EXERCISE BRIEF:
Without including any picture, return the complete set of records exactly.

[Human pose images with coordinates]
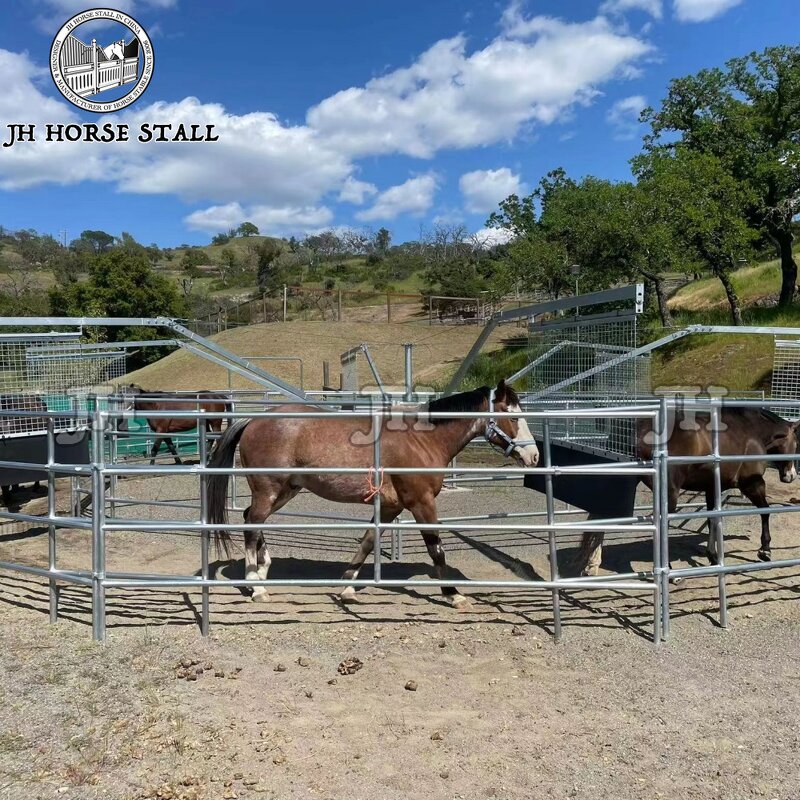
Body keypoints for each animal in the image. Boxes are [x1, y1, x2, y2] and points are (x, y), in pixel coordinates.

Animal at [206, 379, 539, 608]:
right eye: (513, 417)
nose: (534, 456)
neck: (421, 440)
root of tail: (253, 420)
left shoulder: (391, 507)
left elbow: (367, 543)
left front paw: (347, 588)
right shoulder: (421, 503)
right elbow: (436, 548)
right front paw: (453, 594)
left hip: (287, 490)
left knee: (251, 519)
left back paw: (263, 570)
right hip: (269, 490)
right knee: (252, 524)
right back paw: (257, 587)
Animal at [577, 407, 799, 575]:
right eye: (796, 442)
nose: (790, 475)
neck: (750, 432)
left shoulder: (712, 488)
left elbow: (712, 519)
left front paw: (712, 556)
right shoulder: (751, 483)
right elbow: (765, 511)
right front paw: (765, 551)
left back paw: (590, 564)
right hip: (669, 495)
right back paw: (668, 571)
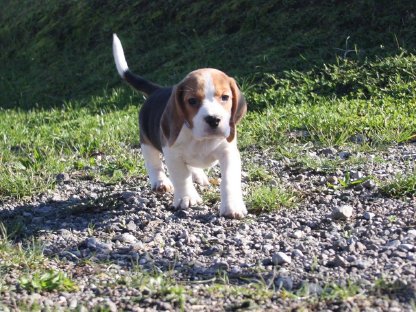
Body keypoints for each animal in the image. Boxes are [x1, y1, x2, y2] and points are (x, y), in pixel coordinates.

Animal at [110, 34, 247, 218]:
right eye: (192, 101)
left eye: (225, 97)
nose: (213, 119)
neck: (200, 139)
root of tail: (157, 90)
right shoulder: (172, 153)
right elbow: (181, 176)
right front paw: (187, 198)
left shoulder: (229, 153)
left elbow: (229, 180)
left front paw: (232, 206)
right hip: (146, 141)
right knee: (154, 164)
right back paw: (160, 182)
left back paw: (198, 175)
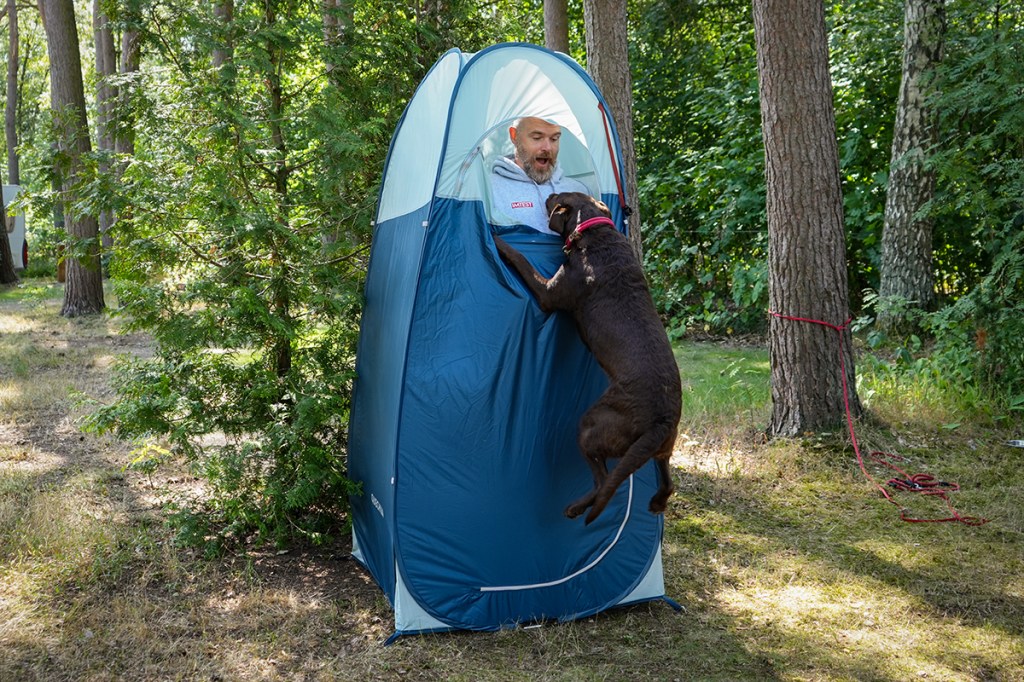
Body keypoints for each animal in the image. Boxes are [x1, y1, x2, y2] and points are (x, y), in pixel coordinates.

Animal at [493, 192, 679, 524]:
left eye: (557, 197)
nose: (548, 194)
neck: (595, 231)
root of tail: (663, 419)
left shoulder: (548, 293)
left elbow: (521, 259)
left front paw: (499, 243)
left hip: (590, 426)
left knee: (603, 480)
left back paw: (577, 508)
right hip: (660, 448)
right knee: (665, 481)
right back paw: (656, 502)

EXERCISE RESULT:
Body keypoints for each animal in the image. Boxes are [x1, y1, x2, y2] and points are (x, y), in pixel coordinates.

Animal at [206, 379, 539, 608]:
right eye: (513, 417)
nose: (534, 456)
neck: (421, 440)
root of tail: (253, 420)
left shoulder: (391, 507)
left elbow: (367, 543)
left front paw: (347, 588)
right shoulder: (421, 503)
right elbow: (436, 548)
right front paw: (453, 594)
left hip: (287, 490)
left knee: (251, 519)
left back paw: (263, 570)
right hip: (269, 490)
right knee: (252, 524)
right back paw: (257, 587)
Animal at [577, 407, 799, 575]:
right eye: (796, 442)
nose: (790, 475)
neck: (750, 432)
left shoulder: (712, 488)
left elbow: (712, 519)
left front paw: (712, 556)
right shoulder: (751, 483)
right elbow: (765, 511)
right front paw: (765, 551)
left back paw: (590, 564)
right hip: (669, 495)
right back paw: (668, 571)
Body keypoints for each animal in the image. Boxes are [x1, y1, x2, y2] and points are (x, y), in pixel coordinates.

Animal at [110, 34, 247, 218]:
right eye: (192, 101)
left eye: (225, 97)
nose: (213, 119)
neck: (200, 139)
root of tail: (157, 90)
right shoulder: (172, 153)
right elbow: (181, 176)
right front paw: (187, 198)
left shoulder: (229, 153)
left elbow: (229, 180)
left front paw: (232, 206)
right hip: (146, 141)
right knee: (154, 164)
right back paw: (160, 182)
left back paw: (198, 175)
Body keypoints for each animal in the image. Boxes are [x1, y1, x2, y2] and points are (x, y), in pixel coordinates.

Animal at [493, 192, 679, 524]:
left eye: (557, 197)
nose: (548, 194)
neck: (595, 231)
root of tail: (663, 419)
left shoulder: (548, 293)
left elbow: (521, 259)
left front paw: (499, 243)
left hip: (590, 426)
left knee: (603, 480)
left back paw: (577, 508)
right hip: (660, 448)
right knee: (665, 481)
right back paw: (656, 502)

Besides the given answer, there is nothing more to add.